In the trilogy, Grass drew partly on his own experience of military service and his captivity as a prisoner of war held by the Americans until 1946.
"The Tin Drum" became an overnight success -- a fact that Grass told The Associated Press in 2009 surprised him. Asked to reflect why the book became so popular, he noted that it tackles one of the most daunting periods of German history by focusing on the minutiae in the lives of ordinary people.
Then he quipped: "Perhaps because it's a good book."
Three decades after its release, in 1999, the Swedish Academy honored Grass with the Nobel Prize for literature, praising him for setting out to revive German literature after the Nazi era.
With "The Tin Drum," the Nobel Academy said, "it was as if German literature had been granted a new beginning after decades of linguistic and moral destruction."
"His writing had a great political significance, especially in the renaissance of Germany after the World War," 1991 Nobel laureate Nadine Gordimer told The Associated Press in 1999. "He never failed to confront Germans with what they did."

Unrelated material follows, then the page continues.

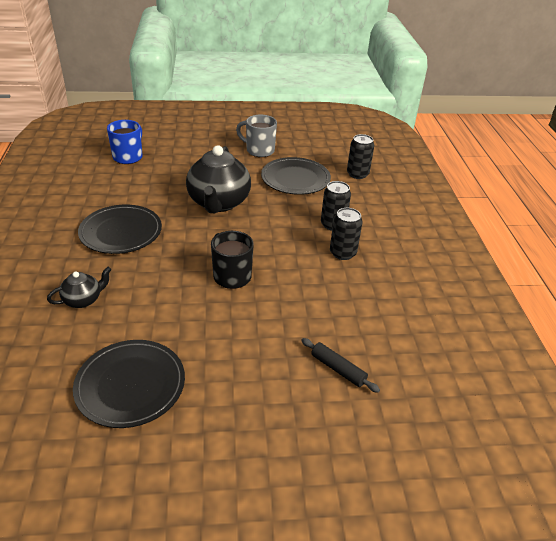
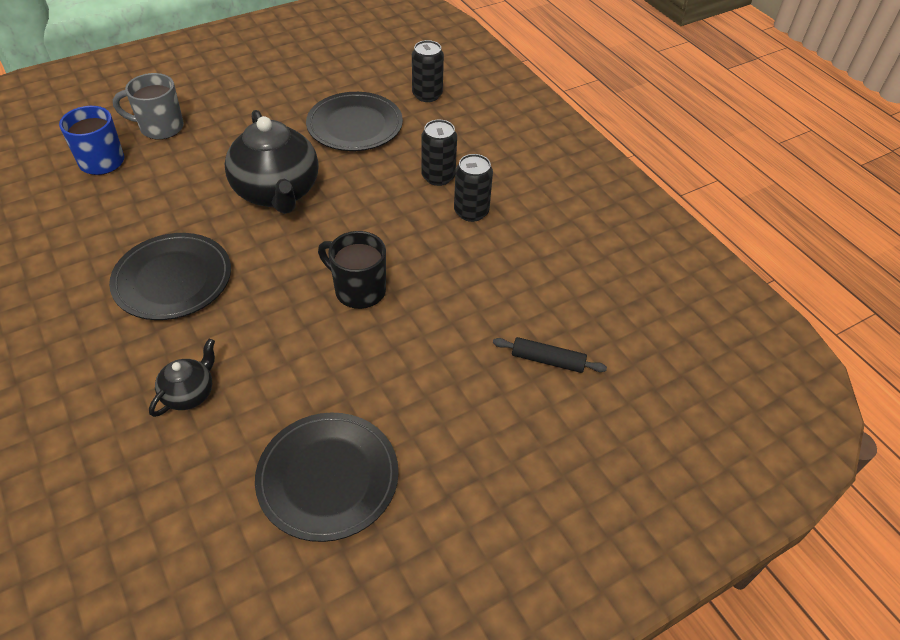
camera: 25 degrees left, 10 degrees up
(259, 150) = (281, 96): grey mug -> grey mug (160, 128)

Grass untiringly warned his compatriots to remain vigilant against racism.
He was widely admired by his literary contemporaries but also controversial for his outspoken political stands, including his strong stance against German reunification after the fall of the Berlin Wall in 1989.
He never shed his fear that Germany could again stray into the dangerous ways that led to the terror that became World War II.
"It can't be that my children and grandchildren will have to suffer under the stigma of being German," he said after winning the Nobel Prize. "But these late-born children also have a share of the responsibility for ensuring that such things -- even their stirrings -- never happen in Germany again."
But his standing as a moral arbiter took a hit with his late revelation that he was called up for duty with the Waffen-SS in the closing months of the war.
Recalling the pull of Nazi propaganda, he said that when he was assigned to the 10th SS Panzer Division "Frundsberg" he found "nothing offensive" about the prospect.
Grass painted an unheroic picture of his service with the division, which fought Soviet troops in the last days of the war in eastern Germany. It ended with his capture by the Americans in May 1945 after a shrapnel wound left his arm so stiff he couldn't move it. His division was delayed getting into the fighting because it was waiting for tanks that never came.
In a letter written to the mayor of Gdansk amid calls for him to be stripped of his honorary Polish citizenship, the author insisted that he had needed time to reflect on how to deal with what he called "this episode from my young years that was brief, but which weighed on me heavily."
Still, Joachim Fest, a biographer of Hitler and one of the country's most prominent chroniclers of the Nazi period, said Grass' silence was "totally inexplicable."
"He is seriously damaged," Fest said. "To use a common saying, I wouldn't buy a used car from this person."
Six years later, Grass drew criticism from across the political spectrum for his sharp criticism of Israel in a poem that skirted any explicit mention of Iranian threats against the Jewish state.
"To put Israel and Iran morally on the same level is not intelligent, it is absurd," then-German Foreign Minister Guido Westerwelle said at the time.
A few days after the poem appeared, Grass insisted that he had meant to single out Israeli Prime Minister Benjamin Netanyahu's government, and not Israel as a whole. But that did little to quell the controversy.
Grass -- the picture of the leftist intellectual with his pipe, gravelly voice, bushy mustache and slightly disheveled look -- was active in Germany's political scene throughout his life and a longtime member of the center-left Social Democratic Party.
Grass' later literary works received decidedly mixed reviews at home and abroad, with many questioning whether he had lost his incisive ability to critically comment on the darker side of German history.
Grass received several honorary degrees, including an honorary doctorate from Harvard University in 1976.